# Introduction

Cross-Entropy Loss, also known as Log Loss, comes from information theory and is widely used in classification tasks, especially for neural networks. It measures the dissimilarity between two probability distributions: the true labels and the predicted probabilities from a model.

Cross-Entropy Loss evaluates the performance of a classification model by comparing the predicted probability distribution to the actual label distribution. It penalizes predictions that are far from the true label.

**Mathematically**, the formula for Cross-Entropy Loss is: (for binary classification)

$$\mathcal{L}(y, \hat{y}) = -(y \log(\hat{y}) + (1 - y) \log(1 - \hat{y}))$$

where:
- $y$ is the true label (0 or 1)
- $\hat{y}$ is the predicted probability of the positive class (between 0 and 1)
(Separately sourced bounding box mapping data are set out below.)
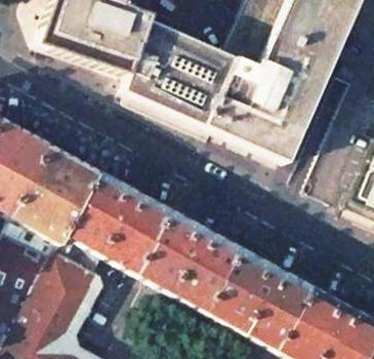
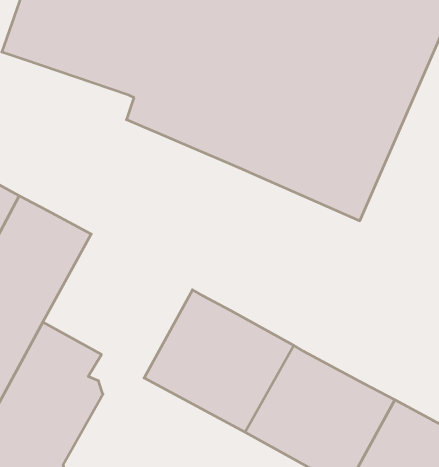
building: [66,174,170,275] -> none

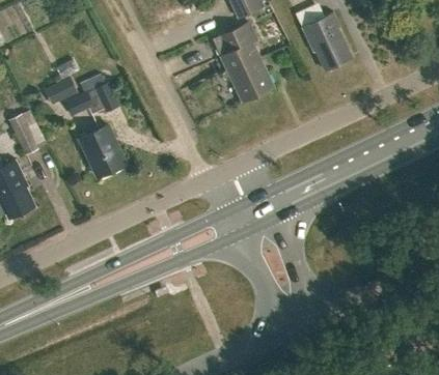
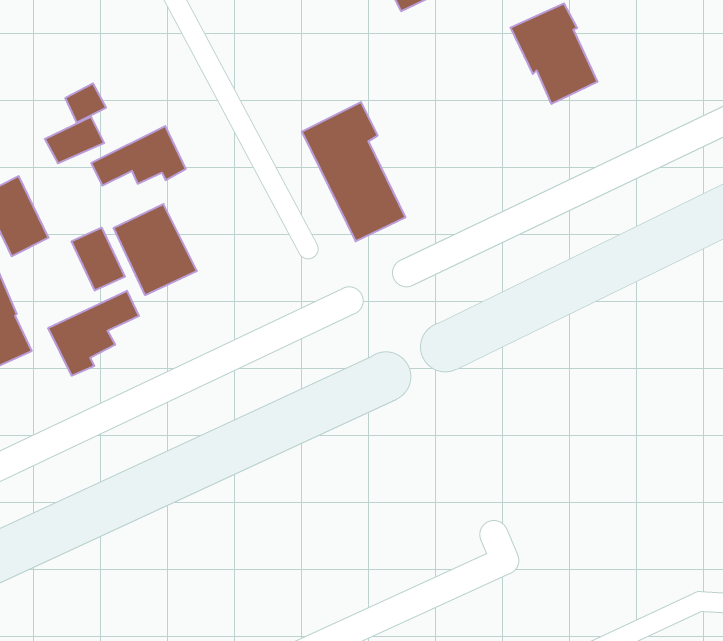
building: [213,24,271,102] -> [302,102,406,241]
building: none -> [72,228,125,291]
building: none -> [48,291,139,376]

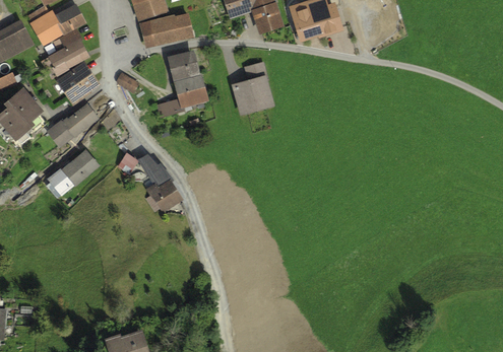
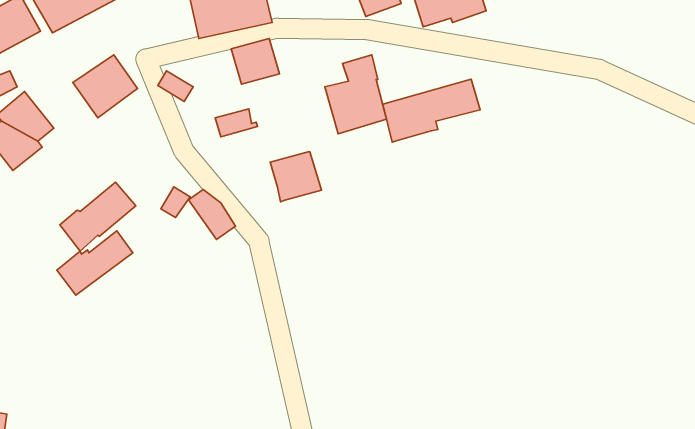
building: [41,30,89,80] -> none
building: [173,74,208,109] -> [270,152,321,202]
building: none -> [383,79,480,142]
building: [45,103,98,148] -> [57,231,133,295]
building: [148,180,183,213] -> none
For multi-class classification, the formula is:

$$\mathcal{L}(y, \hat{y}) = -\sum_{i=1}^{C} y_i \log(\hat{y}_i)$$

where:
- $C$ is the number of classes

# How it works

Cross-Entropy Loss assigns a high penalty to predictions with high confidence but incorrect classification, and a lower penalty when the model predicts closer to the true label. The loss is minimized when the predicted probabilities match the true labels perfectly.

**Example:**

If the true label is $y = 1$ and the model predicts $\hat{y} = 0.9$, the Cross-Entropy Loss is:

$$\mathcal{L}(1, 0.9) = -(1 \log(0.9) + (1 - 1) \log(1 - 0.9)) = -\log(0.9)$$

The model performs well, so the loss is small.

# Pros and Cons

Pros:
- Works well for both binary and multi-class classification.
- Efficient for probabilistic models and outputs calibrated probabilities.
- Differentiable, making it ideal for gradient-based optimization.

Cons:
- Sensitive to noisy labels.
- Overconfidence in wrong predictions can cause large penalties.

# Use Cases

- Use in classification problems (binary or multi-class).
- Works well with models that output probability distributions, such as neural networks with softmax or sigmoid activation.